- Directive: List every line of the records that contains the string "Exercises", matching its capitalization exactly.
++++ Data extract ++++
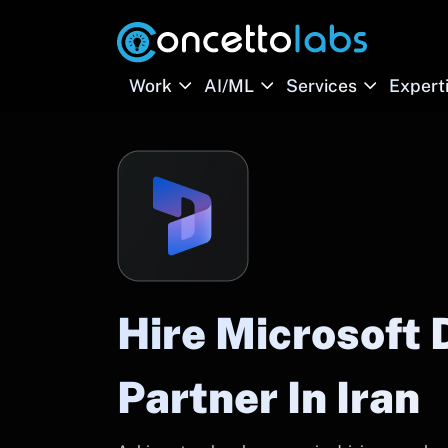
Work
AI/ML
Services
Expert
Hire Microsoft
Partner In Iran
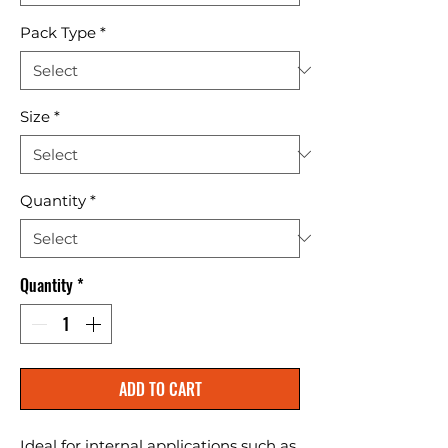
Pack Type
*
Size
*
Quantity
*
Quantity
*
ADD TO CART
Ideal for internal applications such as 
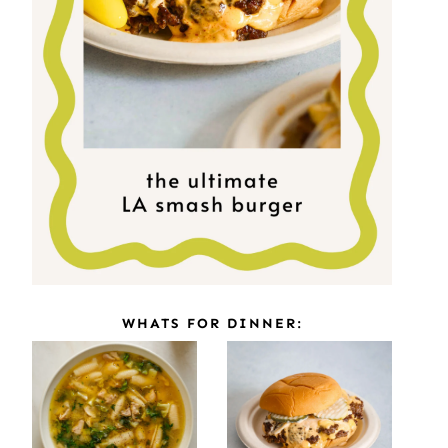
WHATS FOR DINNER:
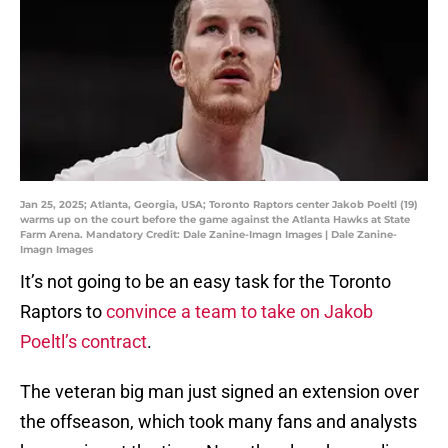
Jan 25, 2025; Atlanta, Georgia, USA; Toronto Raptors center Jakob Poeltl (19)
warms up on the court before the game against the Atlanta Hawks at State
Farm Arena. Mandatory Credit: Dale Zanine-Imagn Images | Dale Zanine-
Imagn Images
It’s not going to be an easy task for the Toronto
Raptors to
convince a team to take on Jakob
Poeltl’s contract
.
The veteran big man just signed an extension over
the offseason, which took many fans and analysts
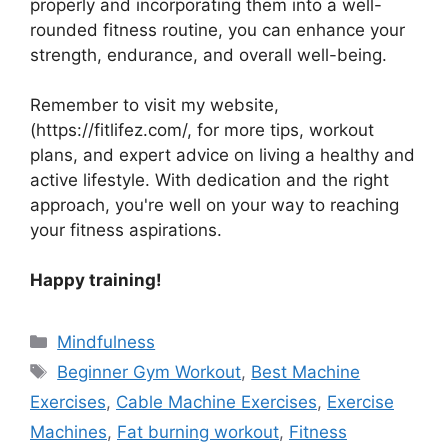
properly and incorporating them into a well-
rounded fitness routine, you can enhance your
strength, endurance, and overall well-being.
Remember to visit my website,
(https://fitlifez.com/, for more tips, workout
plans, and expert advice on living a healthy and
active lifestyle. With dedication and the right
approach, you're well on your way to reaching
your fitness aspirations.
Happy training!
Categories
Mindfulness
Tags
Beginner Gym Workout
,
Best Machine
Exercises
,
Cable Machine Exercises
,
Exercise
Machines
,
Fat burning workout
,
Fitness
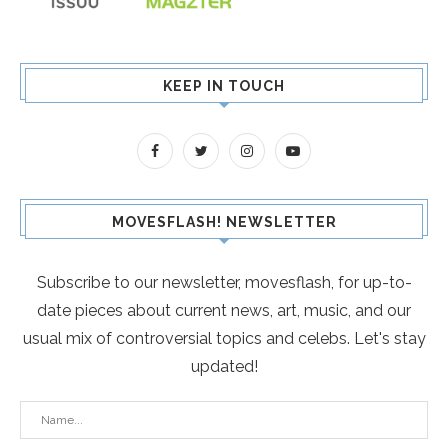
KEEP IN TOUCH
MOVESFLASH! NEWSLETTER
Subscribe to our newsletter, movesflash, for up-to-
date pieces about current news, art, music, and our
usual mix of controversial topics and celebs. Let's stay
updated!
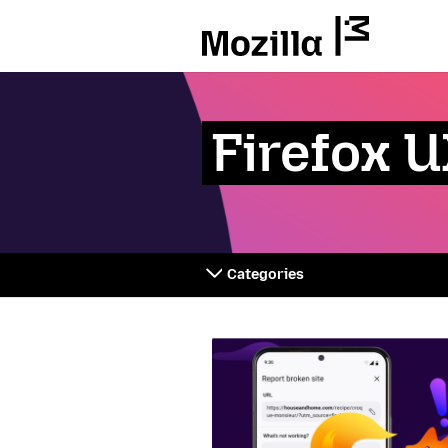
Mozilla
Firefox 
Categories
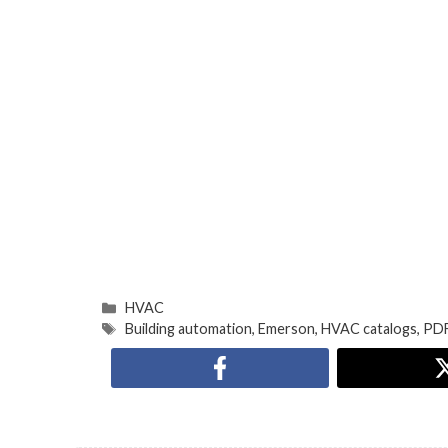
HVAC
Building automation
,
Emerson
,
HVAC catalogs
,
PDF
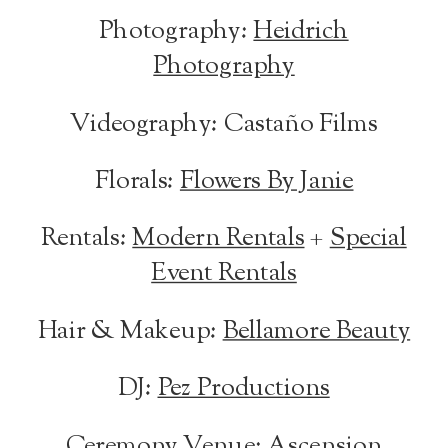
Photography:
Heidrich
Photography
Videography: Castaño Films
Florals:
Flowers By Janie
Rentals:
Modern Rentals
+
Special
Event Rentals
Hair & Makeup:
Bellamore Beauty
DJ:
Pez Productions
Ceremony Venue:
Ascension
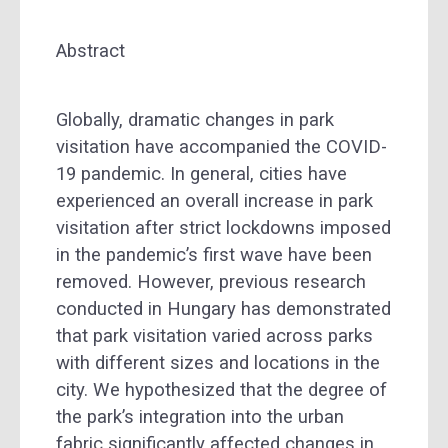
Abstract
Globally, dramatic changes in park
visitation have accompanied the COVID-
19 pandemic. In general, cities have
experienced an overall increase in park
visitation after strict lockdowns imposed
in the pandemic’s first wave have been
removed. However, previous research
conducted in Hungary has demonstrated
that park visitation varied across parks
with different sizes and locations in the
city. We hypothesized that the degree of
the park’s integration into the urban
fabric significantly affected changes in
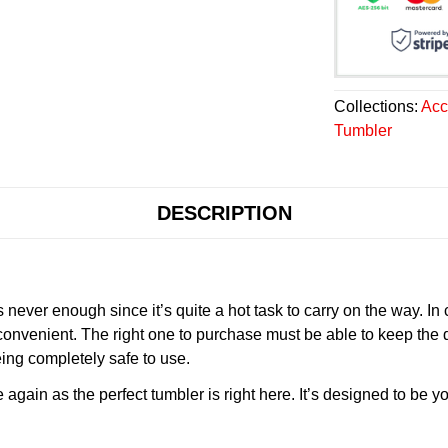
Collections:
Acc
Tumbler
DESCRIPTION
never enough since it’s quite a hot task to carry on the way. In
onvenient. The right one to purchase must be able to keep the 
ing completely safe to use.
gain as the perfect tumbler is right here. It’s designed to be yo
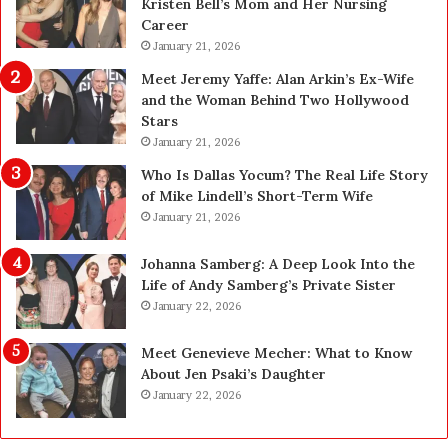
Kristen Bell’s Mom and Her Nursing
l
y
Career
e
U
a
January 21, 2026
p
n
g
Meet Jeremy Yaffe: Alan Arkin’s Ex-Wife
i
r
and the Woman Behind Two Hollywood
n
a
Stars
g
d
January 21, 2026
i
e
n
—
Who Is Dallas Yocum? The Real Life Story
L
H
of Mike Lindell’s Short-Term Wife
a
e
January 21, 2026
s
r
V
e
Johanna Samberg: A Deep Look Into the
e
’
Life of Andy Samberg’s Private Sister
g
s
January 22, 2026
a
t
s
h
Meet Genevieve Mecher: What to Know
:
e
About Jen Psaki’s Daughter
T
B
January 22, 2026
h
e
e
f
C
o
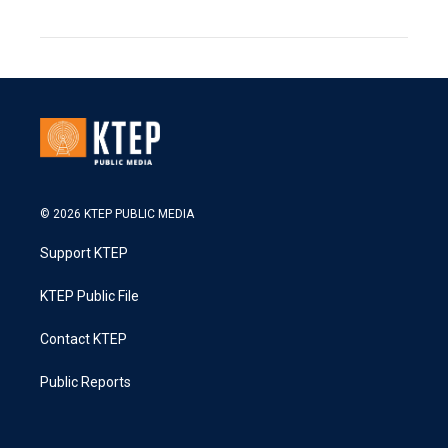
© 2026 KTEP PUBLIC MEDIA
Support KTEP
KTEP Public File
Contact KTEP
Public Reports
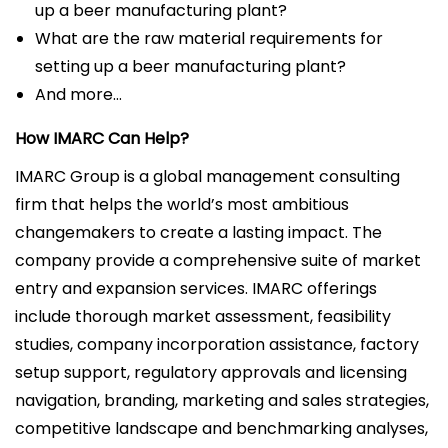
up a beer manufacturing plant?
What are the raw material requirements for
setting up a beer manufacturing plant?
And more…
How IMARC Can Help?
IMARC Group is a global management consulting
firm that helps the world’s most ambitious
changemakers to create a lasting impact. The
company provide a comprehensive suite of market
entry and expansion services. IMARC offerings
include thorough market assessment, feasibility
studies, company incorporation assistance, factory
setup support, regulatory approvals and licensing
navigation, branding, marketing and sales strategies,
competitive landscape and benchmarking analyses,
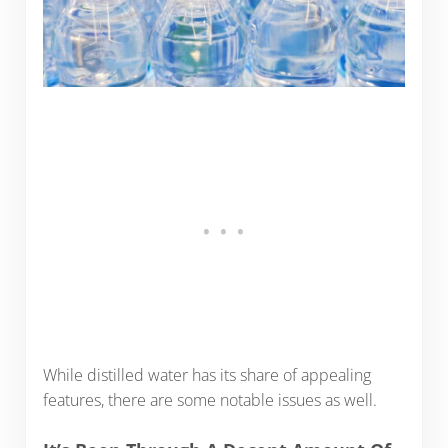
While distilled water has its share of appealing
features, there are some notable issues as well.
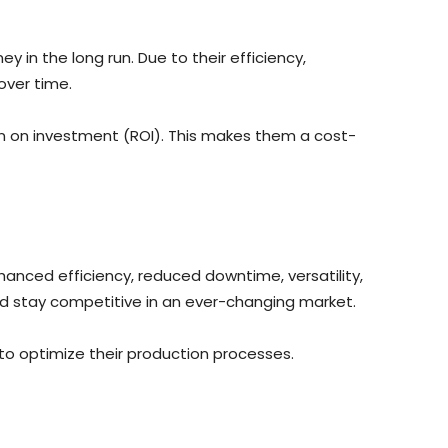
 in the long run. Due to their efficiency,
over time.
rn on investment (ROI). This makes them a cost-
nhanced efficiency, reduced downtime, versatility,
nd stay competitive in an ever-changing market.
 to optimize their production processes.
++++
- Task response:
Exercises
Cable Machine Exercises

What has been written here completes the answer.